I wrote my book Soccer Dad to give other parents a helpful tour of the winding and rocky youth sports road our family took from kiddie soccer all the way through our daughter’s Division I soccer career. The story of our trip, I hoped, would serve as a guide to your trip.
Well: Yes, but.
Yes:
Just a few weeks after the book’s launch, I’m getting emotional Instagram messages from strangers on their kids’ soccer sidelines, telling me, “I got it this afternoon and have devoured it. Shed tears—laughter and frustration.”
And, “I read it in a week while sitting in my car at my kids’ practices, sandwiched between back-to-back weekends traveling from Rhode Island to New York and New Jersey for league games.

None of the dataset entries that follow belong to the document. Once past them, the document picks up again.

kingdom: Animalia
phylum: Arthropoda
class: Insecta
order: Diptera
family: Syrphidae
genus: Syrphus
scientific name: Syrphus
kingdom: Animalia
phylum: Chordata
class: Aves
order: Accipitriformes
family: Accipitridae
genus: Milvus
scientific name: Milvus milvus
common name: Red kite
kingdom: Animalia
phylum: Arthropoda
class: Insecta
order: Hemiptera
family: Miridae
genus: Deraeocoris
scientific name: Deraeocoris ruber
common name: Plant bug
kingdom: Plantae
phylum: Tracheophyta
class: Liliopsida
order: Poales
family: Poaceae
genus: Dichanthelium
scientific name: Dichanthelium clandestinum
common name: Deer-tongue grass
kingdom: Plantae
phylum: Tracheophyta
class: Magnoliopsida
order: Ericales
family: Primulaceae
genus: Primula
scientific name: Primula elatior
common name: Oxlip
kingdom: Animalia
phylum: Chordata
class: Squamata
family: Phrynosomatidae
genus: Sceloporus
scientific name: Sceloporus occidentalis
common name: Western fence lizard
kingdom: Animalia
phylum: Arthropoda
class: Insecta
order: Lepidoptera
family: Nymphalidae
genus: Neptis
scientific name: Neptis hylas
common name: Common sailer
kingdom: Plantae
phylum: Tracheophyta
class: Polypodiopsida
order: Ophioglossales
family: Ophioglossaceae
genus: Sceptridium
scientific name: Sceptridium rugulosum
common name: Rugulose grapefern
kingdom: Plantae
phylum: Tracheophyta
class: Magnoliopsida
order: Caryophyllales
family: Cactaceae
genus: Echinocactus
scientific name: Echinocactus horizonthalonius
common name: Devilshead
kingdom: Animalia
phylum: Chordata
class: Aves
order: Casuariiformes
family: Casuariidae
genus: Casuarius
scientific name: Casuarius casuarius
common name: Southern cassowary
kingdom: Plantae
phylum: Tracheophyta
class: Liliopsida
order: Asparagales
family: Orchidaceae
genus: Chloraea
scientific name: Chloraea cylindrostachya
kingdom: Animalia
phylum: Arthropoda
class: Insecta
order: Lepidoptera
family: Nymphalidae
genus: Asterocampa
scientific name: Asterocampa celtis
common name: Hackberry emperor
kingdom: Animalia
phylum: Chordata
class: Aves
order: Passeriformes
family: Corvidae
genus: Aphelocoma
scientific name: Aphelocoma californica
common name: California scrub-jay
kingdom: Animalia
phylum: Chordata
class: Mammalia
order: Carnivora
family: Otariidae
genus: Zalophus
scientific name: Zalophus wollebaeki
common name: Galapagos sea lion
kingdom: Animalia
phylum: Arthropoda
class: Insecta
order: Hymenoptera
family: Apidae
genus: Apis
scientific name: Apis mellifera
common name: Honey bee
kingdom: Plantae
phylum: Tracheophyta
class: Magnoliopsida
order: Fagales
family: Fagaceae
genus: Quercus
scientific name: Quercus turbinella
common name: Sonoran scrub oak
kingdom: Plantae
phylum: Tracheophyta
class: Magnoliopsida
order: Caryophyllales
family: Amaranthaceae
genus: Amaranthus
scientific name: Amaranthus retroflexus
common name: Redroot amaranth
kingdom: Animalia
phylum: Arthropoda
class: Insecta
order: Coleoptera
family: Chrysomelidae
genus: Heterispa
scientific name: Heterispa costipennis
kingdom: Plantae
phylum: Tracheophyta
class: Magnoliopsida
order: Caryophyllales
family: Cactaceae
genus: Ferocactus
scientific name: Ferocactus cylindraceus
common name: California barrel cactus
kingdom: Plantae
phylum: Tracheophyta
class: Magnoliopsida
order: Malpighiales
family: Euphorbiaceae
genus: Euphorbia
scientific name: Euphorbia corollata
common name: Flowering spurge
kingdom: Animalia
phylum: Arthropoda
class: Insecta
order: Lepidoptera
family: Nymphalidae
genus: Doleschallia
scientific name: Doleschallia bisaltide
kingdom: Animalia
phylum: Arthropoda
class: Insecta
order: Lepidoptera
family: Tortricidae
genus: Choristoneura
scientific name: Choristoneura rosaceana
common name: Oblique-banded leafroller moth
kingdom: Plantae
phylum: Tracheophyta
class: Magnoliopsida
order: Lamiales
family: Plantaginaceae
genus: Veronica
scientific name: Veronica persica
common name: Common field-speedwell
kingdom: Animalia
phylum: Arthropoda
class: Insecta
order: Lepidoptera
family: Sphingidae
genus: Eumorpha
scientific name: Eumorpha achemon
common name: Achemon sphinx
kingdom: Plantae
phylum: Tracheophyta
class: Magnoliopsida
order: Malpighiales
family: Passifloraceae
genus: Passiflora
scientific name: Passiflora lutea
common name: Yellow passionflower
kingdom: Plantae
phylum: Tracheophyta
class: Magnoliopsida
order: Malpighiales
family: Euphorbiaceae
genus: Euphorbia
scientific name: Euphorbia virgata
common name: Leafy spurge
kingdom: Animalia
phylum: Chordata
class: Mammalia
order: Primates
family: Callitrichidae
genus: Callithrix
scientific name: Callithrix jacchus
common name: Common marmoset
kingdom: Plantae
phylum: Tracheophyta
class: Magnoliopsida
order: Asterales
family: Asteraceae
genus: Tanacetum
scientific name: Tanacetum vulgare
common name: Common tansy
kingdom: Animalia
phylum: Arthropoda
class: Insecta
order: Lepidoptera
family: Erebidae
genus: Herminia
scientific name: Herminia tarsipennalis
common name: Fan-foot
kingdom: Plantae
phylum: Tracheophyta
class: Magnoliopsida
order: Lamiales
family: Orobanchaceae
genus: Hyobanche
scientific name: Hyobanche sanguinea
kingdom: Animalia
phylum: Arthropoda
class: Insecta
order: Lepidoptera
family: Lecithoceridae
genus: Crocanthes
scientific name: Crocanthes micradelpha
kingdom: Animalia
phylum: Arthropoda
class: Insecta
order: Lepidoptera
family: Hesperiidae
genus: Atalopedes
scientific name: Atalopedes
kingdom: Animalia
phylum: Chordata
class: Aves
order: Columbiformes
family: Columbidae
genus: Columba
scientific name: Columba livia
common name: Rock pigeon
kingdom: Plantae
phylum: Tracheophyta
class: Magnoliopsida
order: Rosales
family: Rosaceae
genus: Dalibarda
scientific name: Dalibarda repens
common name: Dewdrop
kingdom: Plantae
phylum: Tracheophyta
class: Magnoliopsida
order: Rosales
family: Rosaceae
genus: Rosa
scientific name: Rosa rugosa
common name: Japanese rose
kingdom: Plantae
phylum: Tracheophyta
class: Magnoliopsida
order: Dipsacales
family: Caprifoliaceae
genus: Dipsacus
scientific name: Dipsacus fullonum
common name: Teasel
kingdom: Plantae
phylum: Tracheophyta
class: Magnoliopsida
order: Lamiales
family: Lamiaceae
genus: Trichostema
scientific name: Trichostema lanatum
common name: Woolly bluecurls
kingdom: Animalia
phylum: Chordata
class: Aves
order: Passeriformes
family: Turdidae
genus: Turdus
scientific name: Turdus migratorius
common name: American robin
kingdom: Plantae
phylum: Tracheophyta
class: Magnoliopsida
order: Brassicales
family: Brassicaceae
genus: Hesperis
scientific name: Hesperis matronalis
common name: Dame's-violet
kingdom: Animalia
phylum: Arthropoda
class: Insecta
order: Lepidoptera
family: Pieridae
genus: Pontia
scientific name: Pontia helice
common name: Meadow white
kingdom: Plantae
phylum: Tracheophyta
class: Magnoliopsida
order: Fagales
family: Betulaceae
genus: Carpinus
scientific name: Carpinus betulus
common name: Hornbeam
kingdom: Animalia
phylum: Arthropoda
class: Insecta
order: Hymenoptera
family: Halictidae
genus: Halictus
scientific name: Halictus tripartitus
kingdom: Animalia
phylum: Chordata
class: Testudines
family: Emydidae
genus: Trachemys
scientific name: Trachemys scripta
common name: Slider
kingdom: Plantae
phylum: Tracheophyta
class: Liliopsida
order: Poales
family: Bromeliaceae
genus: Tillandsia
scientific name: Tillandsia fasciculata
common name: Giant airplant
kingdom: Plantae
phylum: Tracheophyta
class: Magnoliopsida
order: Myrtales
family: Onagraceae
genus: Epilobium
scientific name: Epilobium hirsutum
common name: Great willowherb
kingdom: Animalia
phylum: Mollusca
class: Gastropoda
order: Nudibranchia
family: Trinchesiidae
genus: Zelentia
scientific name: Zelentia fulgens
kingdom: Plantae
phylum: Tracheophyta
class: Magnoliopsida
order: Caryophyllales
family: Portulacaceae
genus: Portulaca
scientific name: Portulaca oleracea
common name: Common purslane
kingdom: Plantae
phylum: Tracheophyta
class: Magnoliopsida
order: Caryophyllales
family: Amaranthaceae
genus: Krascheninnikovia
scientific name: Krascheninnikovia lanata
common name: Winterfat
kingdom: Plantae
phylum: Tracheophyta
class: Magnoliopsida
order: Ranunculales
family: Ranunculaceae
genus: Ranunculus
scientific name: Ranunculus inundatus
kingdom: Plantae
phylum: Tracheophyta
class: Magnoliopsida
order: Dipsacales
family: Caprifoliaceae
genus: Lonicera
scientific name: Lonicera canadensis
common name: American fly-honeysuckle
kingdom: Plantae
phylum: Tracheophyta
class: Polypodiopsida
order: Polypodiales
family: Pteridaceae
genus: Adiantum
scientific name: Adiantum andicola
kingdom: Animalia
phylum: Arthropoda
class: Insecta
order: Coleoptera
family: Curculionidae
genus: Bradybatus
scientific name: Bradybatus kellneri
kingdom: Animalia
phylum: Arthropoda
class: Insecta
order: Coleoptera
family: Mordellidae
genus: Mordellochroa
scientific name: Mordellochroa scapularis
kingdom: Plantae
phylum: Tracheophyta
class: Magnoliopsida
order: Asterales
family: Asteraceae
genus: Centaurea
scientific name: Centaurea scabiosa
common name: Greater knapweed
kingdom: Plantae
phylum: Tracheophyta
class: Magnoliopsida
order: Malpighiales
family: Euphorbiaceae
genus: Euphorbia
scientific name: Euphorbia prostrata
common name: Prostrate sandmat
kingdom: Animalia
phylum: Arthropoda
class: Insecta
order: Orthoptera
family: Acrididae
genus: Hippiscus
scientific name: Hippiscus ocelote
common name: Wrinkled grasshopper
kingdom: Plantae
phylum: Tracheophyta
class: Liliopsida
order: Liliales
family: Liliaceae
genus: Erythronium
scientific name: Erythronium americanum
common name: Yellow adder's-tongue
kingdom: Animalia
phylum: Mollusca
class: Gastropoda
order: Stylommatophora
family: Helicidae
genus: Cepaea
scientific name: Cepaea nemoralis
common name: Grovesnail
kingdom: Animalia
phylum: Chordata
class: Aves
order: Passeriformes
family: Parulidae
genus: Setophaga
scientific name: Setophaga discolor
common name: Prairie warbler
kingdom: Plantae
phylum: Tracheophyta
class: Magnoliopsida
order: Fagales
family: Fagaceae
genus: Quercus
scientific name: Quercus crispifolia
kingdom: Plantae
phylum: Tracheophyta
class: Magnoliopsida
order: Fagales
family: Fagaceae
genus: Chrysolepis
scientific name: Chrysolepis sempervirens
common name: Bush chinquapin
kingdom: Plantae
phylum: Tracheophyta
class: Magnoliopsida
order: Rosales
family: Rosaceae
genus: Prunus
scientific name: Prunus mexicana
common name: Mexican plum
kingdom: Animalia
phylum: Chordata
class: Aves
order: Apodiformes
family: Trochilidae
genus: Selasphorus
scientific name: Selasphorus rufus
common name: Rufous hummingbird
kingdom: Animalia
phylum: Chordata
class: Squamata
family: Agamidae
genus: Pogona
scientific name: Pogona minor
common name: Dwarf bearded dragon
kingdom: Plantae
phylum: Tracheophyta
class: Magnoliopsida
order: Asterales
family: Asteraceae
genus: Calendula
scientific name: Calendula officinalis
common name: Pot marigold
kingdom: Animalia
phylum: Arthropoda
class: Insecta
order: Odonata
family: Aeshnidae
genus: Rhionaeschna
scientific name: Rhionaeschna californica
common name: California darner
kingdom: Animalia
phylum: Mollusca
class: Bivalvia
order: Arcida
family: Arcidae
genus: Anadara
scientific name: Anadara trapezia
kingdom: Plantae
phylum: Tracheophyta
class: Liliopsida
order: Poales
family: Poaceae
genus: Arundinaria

I’ve recommended your book to all the soccer moms and dads.”
Just as meaningfully, a normally reserved former college teammate of my daughter’s texted, “Finally got to crack open the book today and couldn’t put it down. Told [my daughter] it felt like the best invasion of privacy I could’ve imagined. So cool to see how her and my experiences were so similar but took place hundreds of miles away. I’m really glad you wrote it. It’s going to help so many people.”
Those are exactly the kinds of reactions I’d hoped for, from people who were learning from the book, or relating to it, or both.
But:
I’m getting reactions I didn’t expect, from readers of Soccer Dad who are unfamiliar with the youth sports world that all of us have inhabited and for all our objections and concerns, have gotten used to and come to see as normal, more or less.
People on the outside get mad and upset, reading Soccer Dad.
One reader described her shock at learning about the “profit- and glory-focused, sometimes bizarre, world of competitive youth sports.” She continued, “I had little idea about that world, and am glad to have had no part in it.”
She described our story as “a roller coaster of dreams pursued; joy attained, lost, regained; lifelong friendships born; self-esteem built, self-esteem crushed (by brutal coaches); and tons of money spent. I literally had to take a breather after reading it.”
Wow, right? To me, the value of our family’s story isn’t that it’s truly remarkable, or that our daughter’s coaches were particularly brutal or that we spent any more money or had more ups and downs than anyone else we traveled with. It’s that, in most ways, ours was typical of a serious trip through youth sports.
“I hated so much of what she went through,” wrote another reader from outside the youth sports experience, about my daughter. “It was poignant yet traumatizing.”
People on the outside see youth soccer as dangerous and unhealthy for kids—the way I once saw youth ballet.
My younger sister was in ballet when we were young—wound up dancing professionally. That world was so all-consuming, so expensive, so physically and emotionally brutal and so dominated by crazy adults that I steered my young daughter away from it—and anything I considered related to it, like gymnastics—with passion and force.
Instead, I blithely introduced her into what my wife and I thought were far less obsessive and more sensible activities, like tee ball and kiddie soccer. And soon, as a non-sports-oriented reader interpreted it in a review on Amazon, we were “drawn reluctantly and incrementally into the cutthroat world of youth sports—a closed, ask-no-questions society in which the seemingly well-intentioned attention and concern of coaches and experts in your child’s well-being inevitably take a backseat to their own marginal financial interests and the ego gratification that comes with winning at all costs.”
Damn, that sounds bad! And yet, I do see what that reader is saying. I can see this world from his point of view, and I can’t tell him he’s wrong.
Another reader actually compared soccer to her own youth ballet career: “I am neither a parent, nor a big sports person, but this book took me into a world of parenting and sports that reminded me much of my days as a serious ballet dancer—the hours of practice, the pressure of leveling up, the parents who devoted all their free time to driving, and coaching, and paying for the best training available.”
However sick they think the youth sports society is, these outsiders think more communication is the cure.
“No two soccer dads, or moms, or players, or coaches can read this book and not be forced into a more honest conversation about what’s going on,” one reader wrote, in another Amazon review. He called for all involved to “do a better job limiting the risks and reaping the rewards of the opportunities offered when kids play ball.”
I’ve already seen evidence that reader is right about the book forcing conversation. My daughter’s college coach had a strong reaction to his portrayal in my book—one that inspired him to propose that he and I and my daughter go on a podcast together and talk it all through in hopes such a dialogue could help coaches and parents and the players they wish to better support. And so we will.
All of which brings me back to my original purpose in writing Soccer Dad: I wanted to give parents—and coaches and kids—a single common story to refer to, not just for themselves, but for one another. A shared frame of reference for navigating this exciting but troubled terrain less as bewildered and lonely individuals, but as more of a team, with a common goal: our children’s happiness, after all.